**Collected data**
+-------+
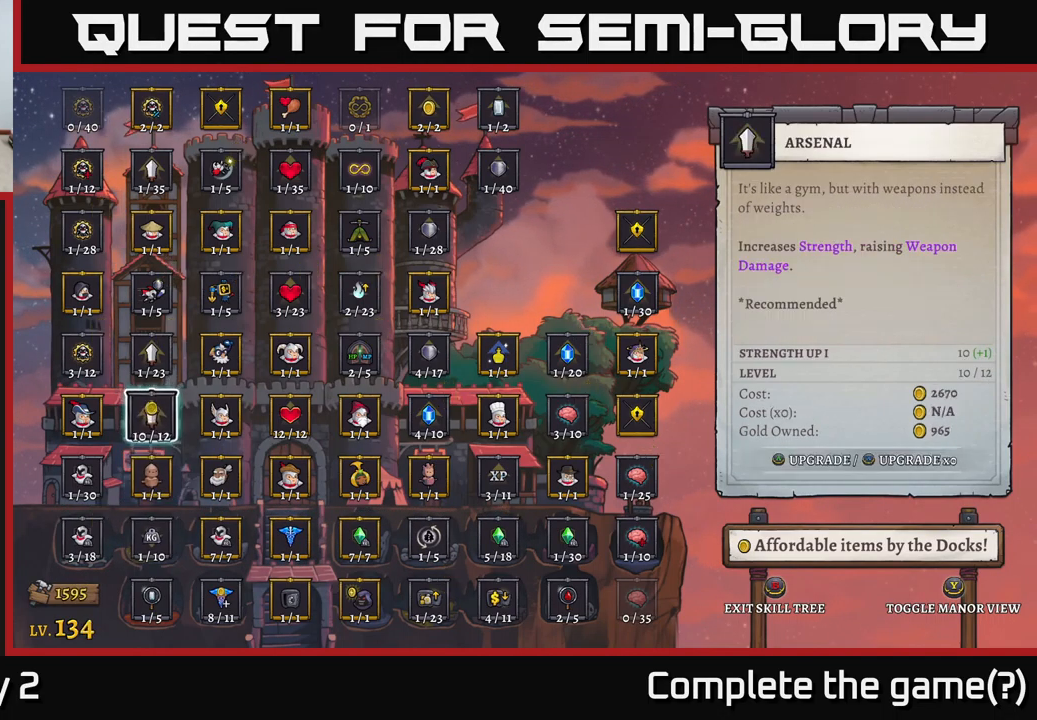
{"buttons": [], "left_stick": "center", "right_stick": "center", "events": [[67, "A", "up"]]}
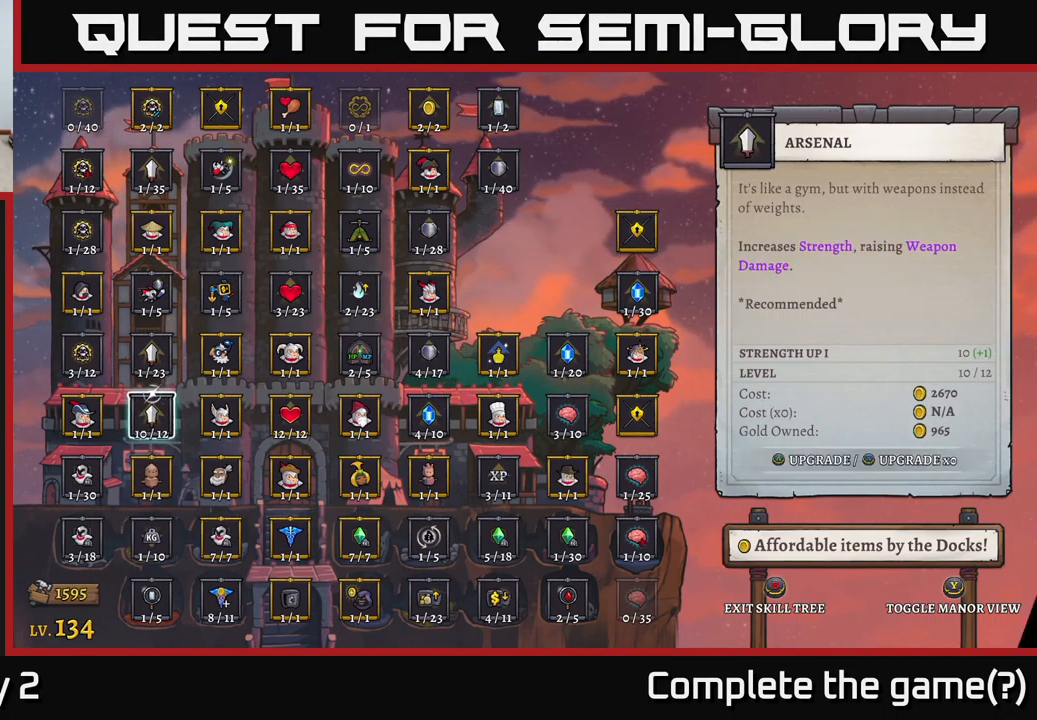
{"buttons": [], "left_stick": "center", "right_stick": "center", "events": [[17, "B", "down"], [117, "B", "up"]]}
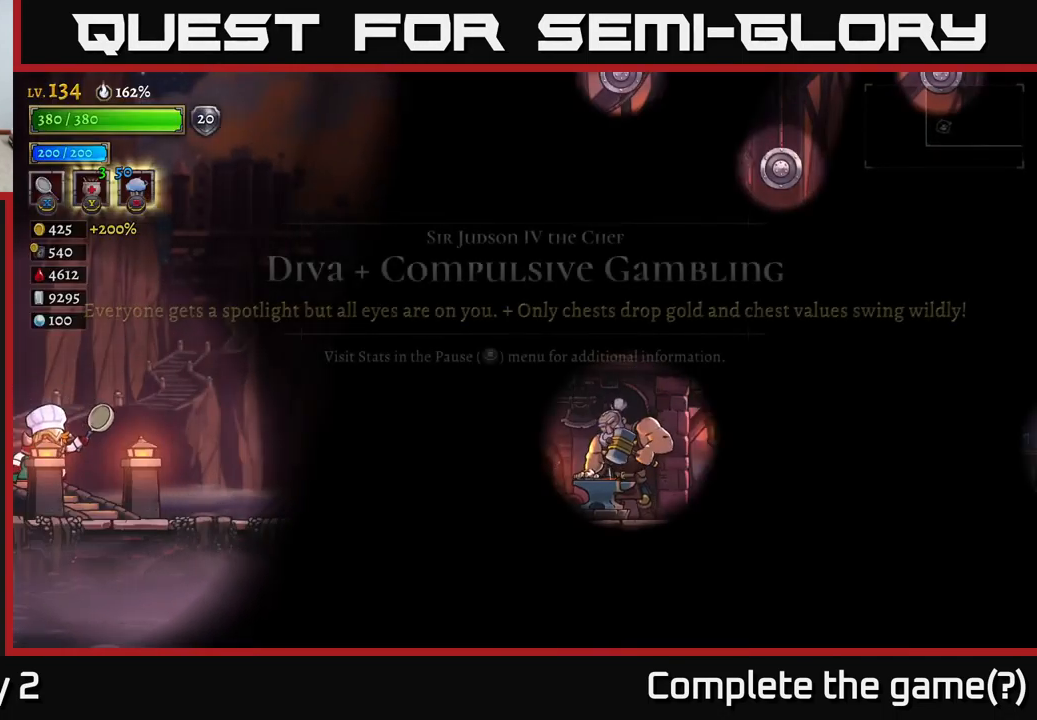
{"buttons": [], "left_stick": "right", "right_stick": "center", "events": [[434, "left_stick", "right"]]}
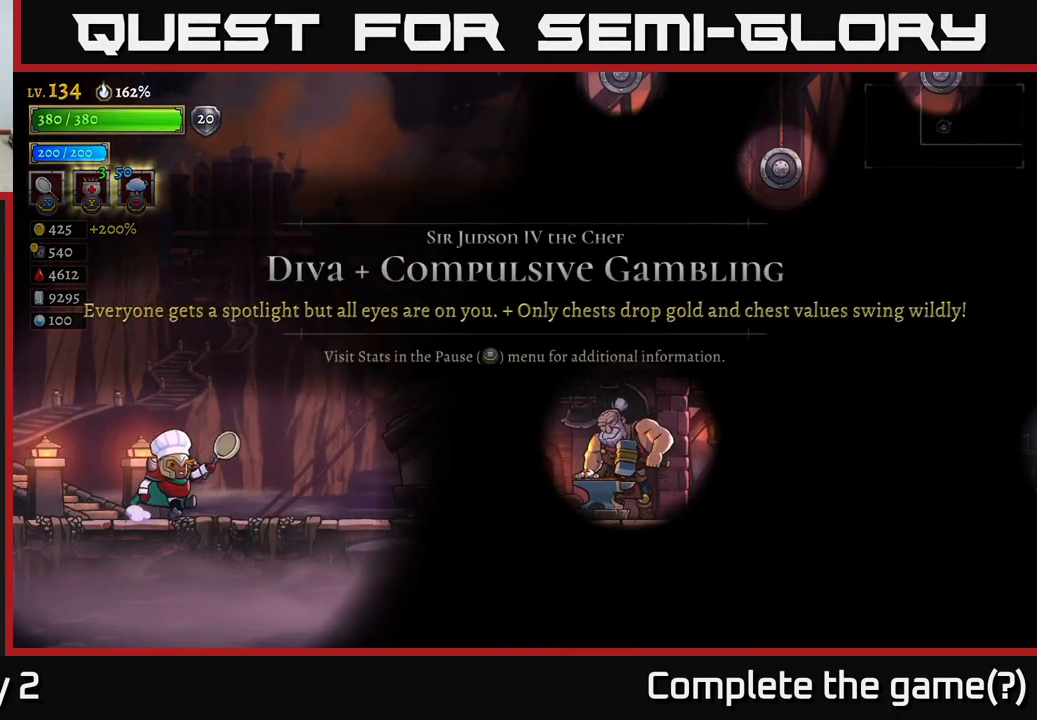
{"buttons": [], "left_stick": "center", "right_stick": "center", "events": [[434, "left_stick", "center"]]}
+-------+
**Requirement**
What you hand back should match the listing exactly, except that no pictures appear.

**Task solution**
{"buttons": [], "left_stick": "center", "right_stick": "center", "events": [[67, "A", "up"]]}
{"buttons": [], "left_stick": "center", "right_stick": "center", "events": [[17, "B", "down"], [117, "B", "up"]]}
{"buttons": [], "left_stick": "right", "right_stick": "center", "events": [[434, "left_stick", "right"]]}
{"buttons": [], "left_stick": "center", "right_stick": "center", "events": [[434, "left_stick", "center"]]}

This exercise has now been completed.